--- START DATA LISTING ---
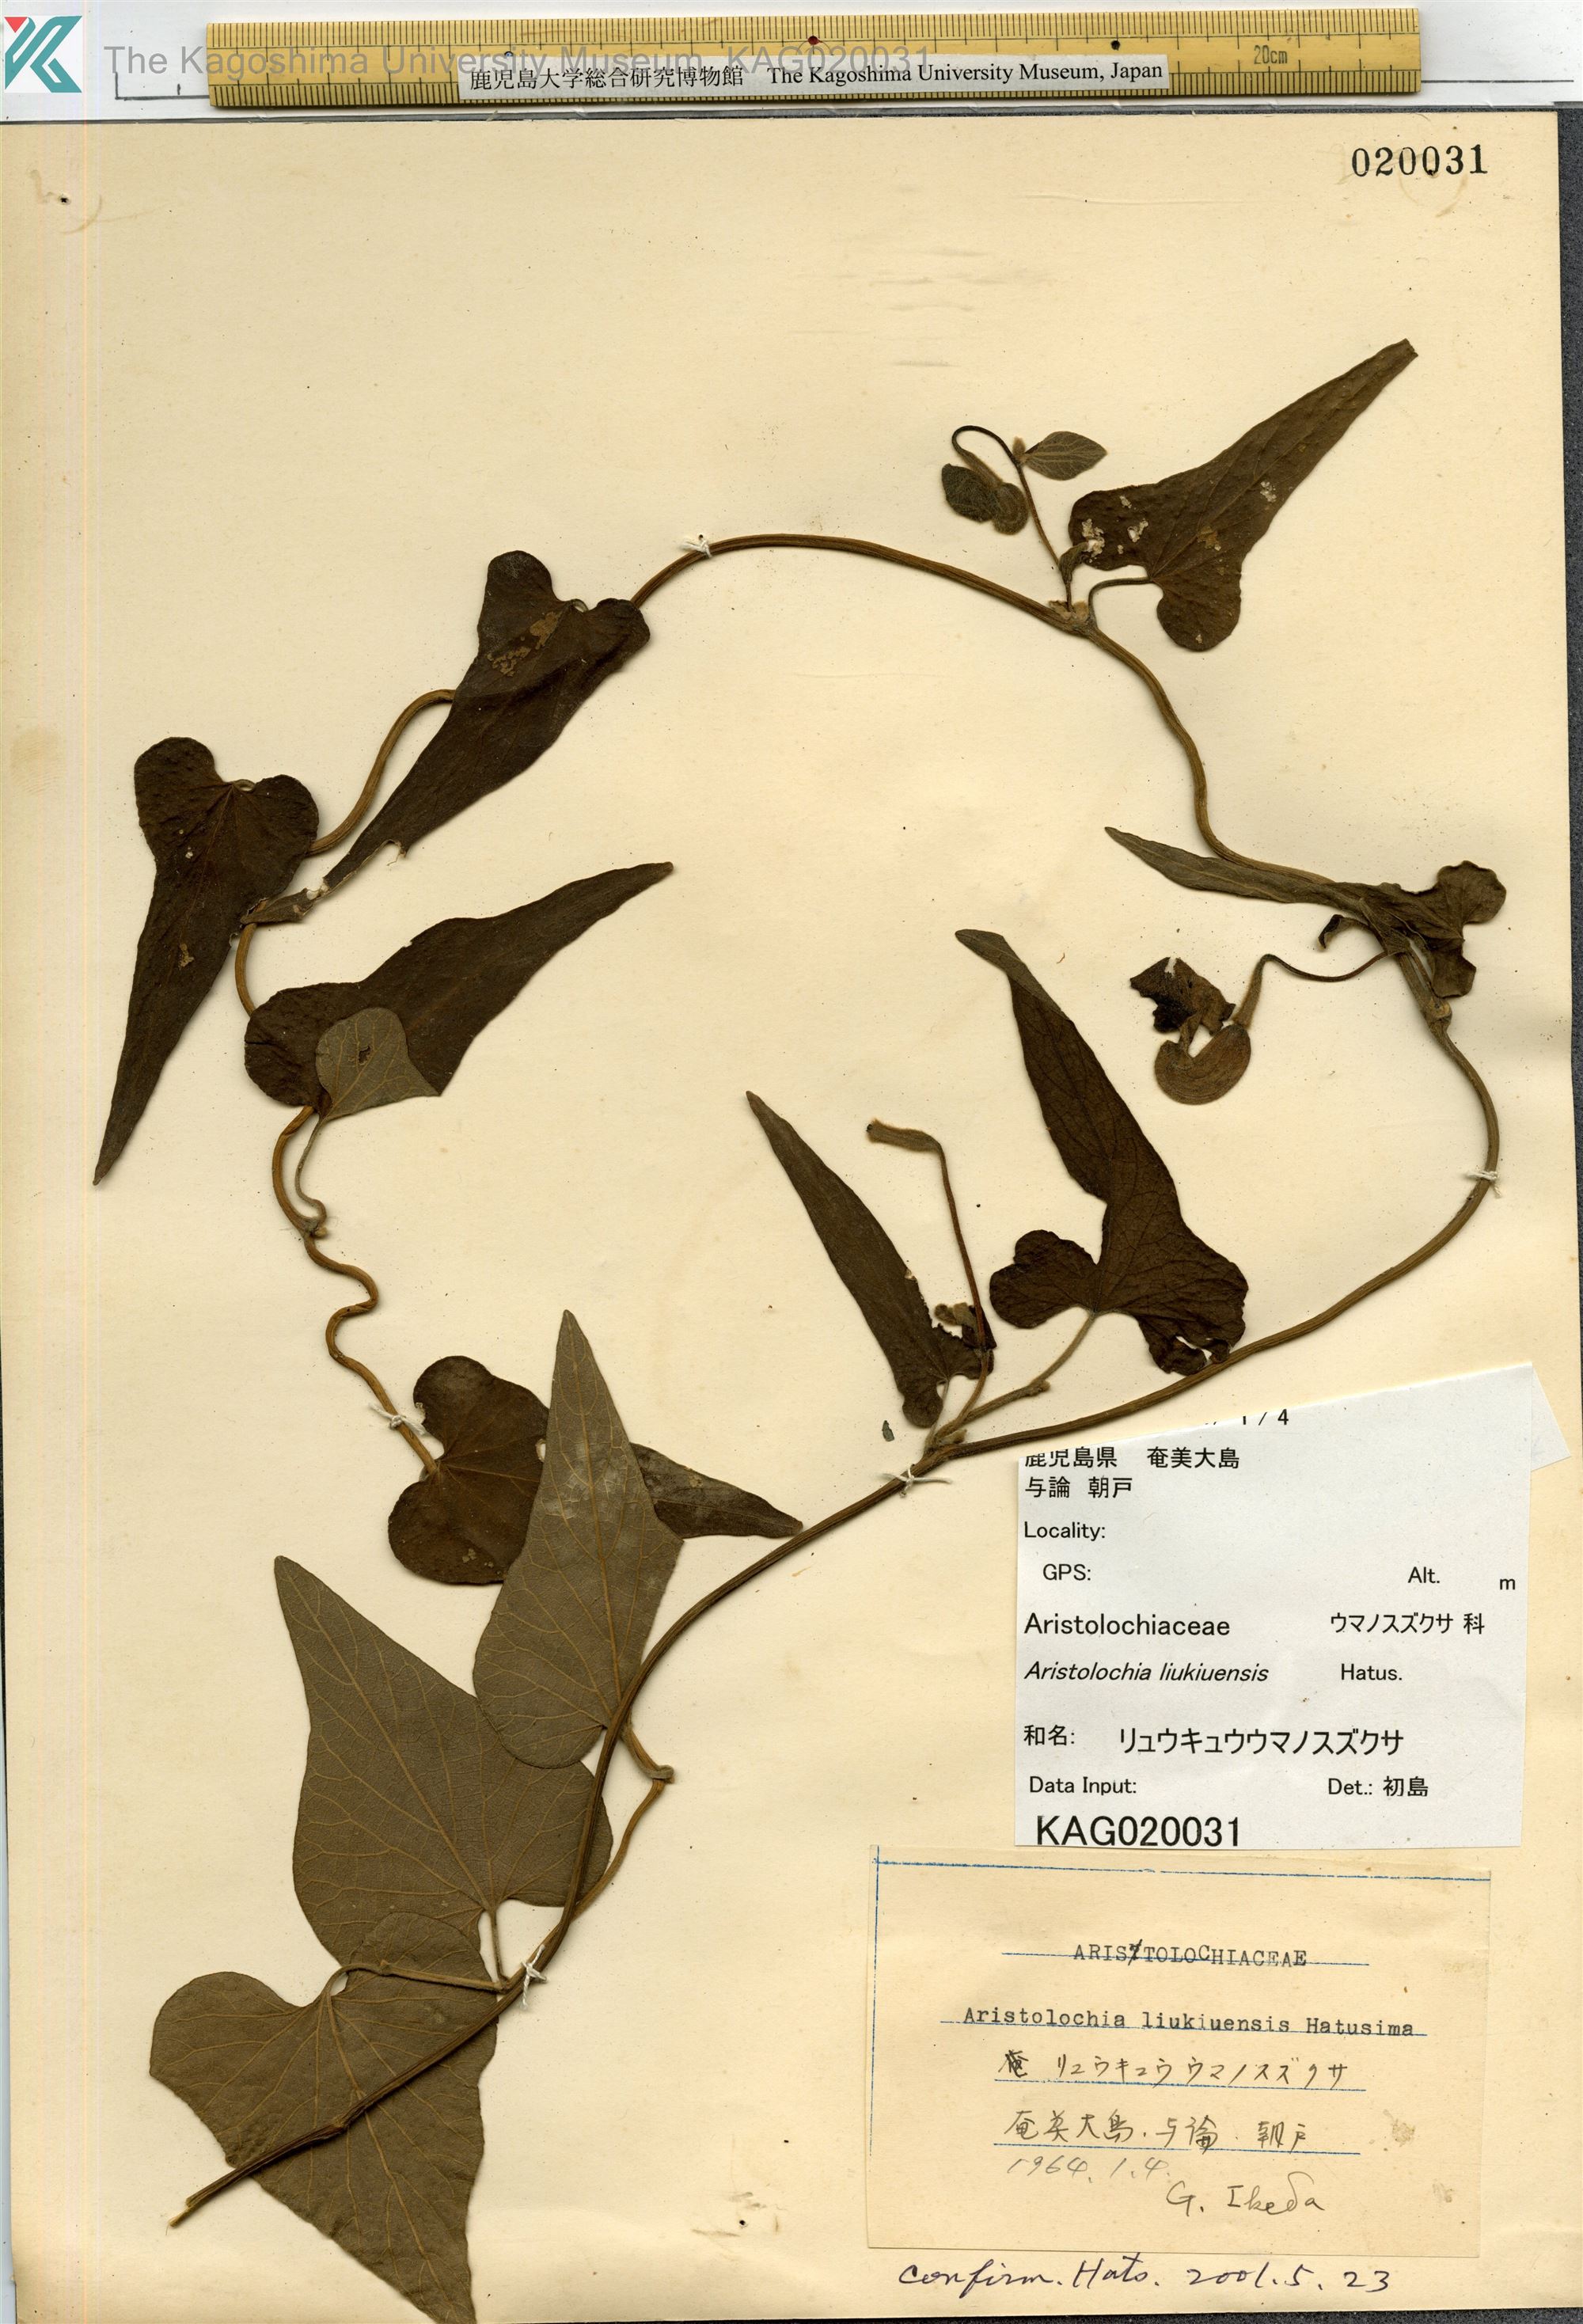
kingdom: Plantae
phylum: Tracheophyta
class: Magnoliopsida
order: Piperales
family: Aristolochiaceae
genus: Isotrema
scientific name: Isotrema liukiuense
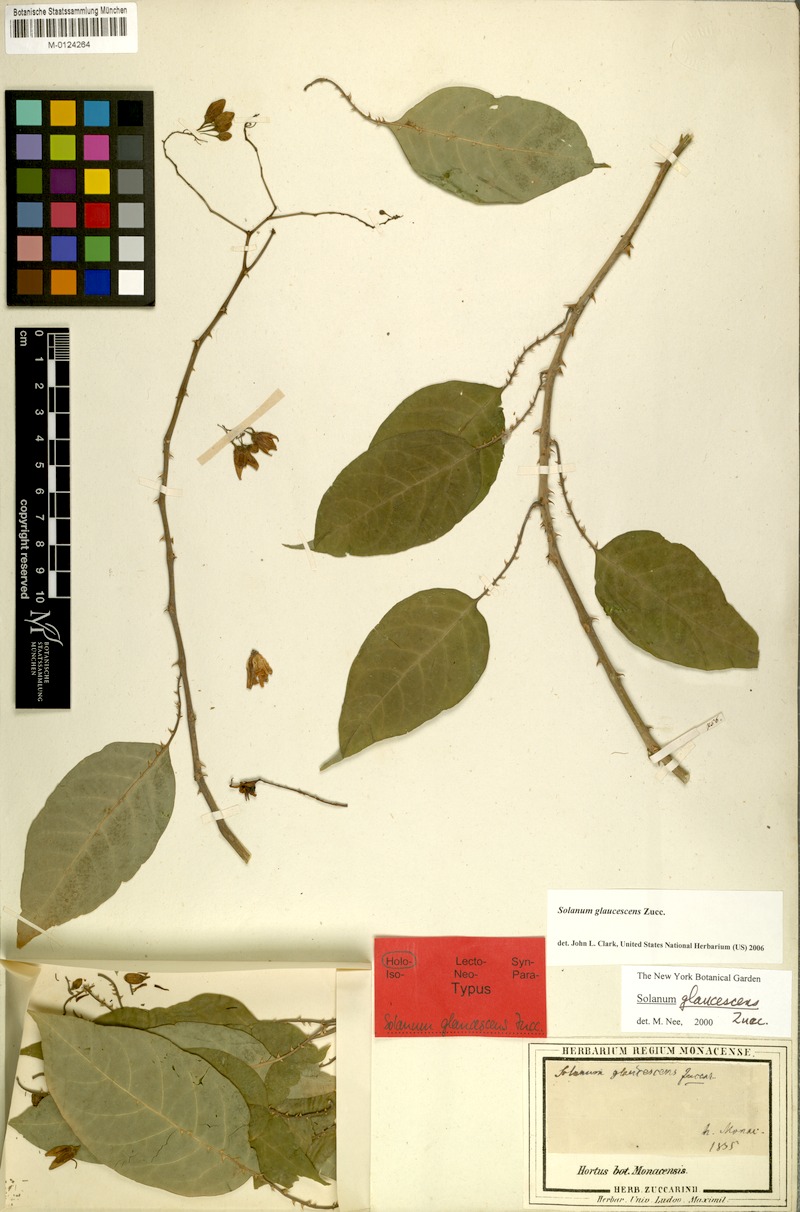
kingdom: Plantae
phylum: Tracheophyta
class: Magnoliopsida
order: Solanales
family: Solanaceae
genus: Solanum
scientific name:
--- END DATA LISTING ---
STATED GOAL ->
Write out the lines of every entry above word for word, leaving the pictures out.

FULL RESPONSE ->
kingdom: Plantae
phylum: Tracheophyta
class: Magnoliopsida
order: Piperales
family: Aristolochiaceae
genus: Isotrema
scientific name: Isotrema liukiuense
kingdom: Plantae
phylum: Tracheophyta
class: Magnoliopsida
order: Solanales
family: Solanaceae
genus: Solanum
scientific name:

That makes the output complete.